Al llegar a la calle de Malta, aquella tarde de primero de octubre de 1899, compró un periódico para ver cómo iba el asunto Dreyfus, tópico de conversación muy útil para hablar con madame Lamotte y su hija, que eran católicas y anti-Dreyfus. Mirando las diversas columnas, no encontró nada del tema francés que le interesaba, sino que notó un descenso general en la Bolsa y numerosas noticias del Transvaal. Entró allí pensando: «La guerra es un hecho. Tengo que vender mis títulos de la Deuda». No es que poseyese muchos, pues el interés que daban era muy pequeño; pero informaría a sus Compañías que los títulos bajarían sin duda. Una mirada, al atravesar el restaurante, le aseguró que el negocio marchaba viento en popa, y esto, que en abril le hubiera gustado, ahora le hacía experimentar cierto malestar.

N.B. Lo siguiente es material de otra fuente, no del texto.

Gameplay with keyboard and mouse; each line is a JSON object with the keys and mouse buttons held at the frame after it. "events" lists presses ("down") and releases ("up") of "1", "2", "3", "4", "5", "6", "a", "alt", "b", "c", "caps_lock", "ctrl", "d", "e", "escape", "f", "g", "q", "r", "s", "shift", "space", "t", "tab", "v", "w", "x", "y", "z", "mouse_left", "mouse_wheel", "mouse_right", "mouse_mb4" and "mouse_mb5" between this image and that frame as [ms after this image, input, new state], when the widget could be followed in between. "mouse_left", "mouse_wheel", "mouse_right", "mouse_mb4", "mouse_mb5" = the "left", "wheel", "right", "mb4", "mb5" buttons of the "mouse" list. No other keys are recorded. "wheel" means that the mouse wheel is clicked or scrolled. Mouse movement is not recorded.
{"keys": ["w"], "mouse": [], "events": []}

Si los pasos que iba a dar terminaban en matrimonio con Annette, le gustaría ver a su madre vuelta a Francia. Y este regreso quedaría grandemente dificultado si los negocios le iban bien a la buena señora. Habría que comprar el regreso a su patria, pues los franceses sólo van a Inglaterra a hacer negocio, y ello le supondría un buen precio. Mas aquella dulce presión en la garganta y aquel acelerado palpitar del corazón que le acometían en cuanto allí entraba le impedían pensar en la cantidad que tendría que gastarse.

Cuando entraba, vio la gran falda negra de Annette que desaparecía por una puerta, mientras su dueña levantaba las manos para arreglarse el cabello. En aquella actitud era en la que más le gustaba; tan erecta, tan bien hecha, tan esbelta… Y le dijo:

—Quería hablar con su madre sobre el derribo de aquel tabique… Pero no; no la llame.

—¿Monsieur querrá cenar con nosotras? La cena estará dispuesta en diez minutos.

Soames, que todavía tenía la mano extendida, quedó sorprendido por un impulso invencible que experimentó.

—¡Qué bonita está usted esta noche! —le dijo—. Está verdaderamente guapa. ¿Sabe usted todo lo guapa que está, Annette?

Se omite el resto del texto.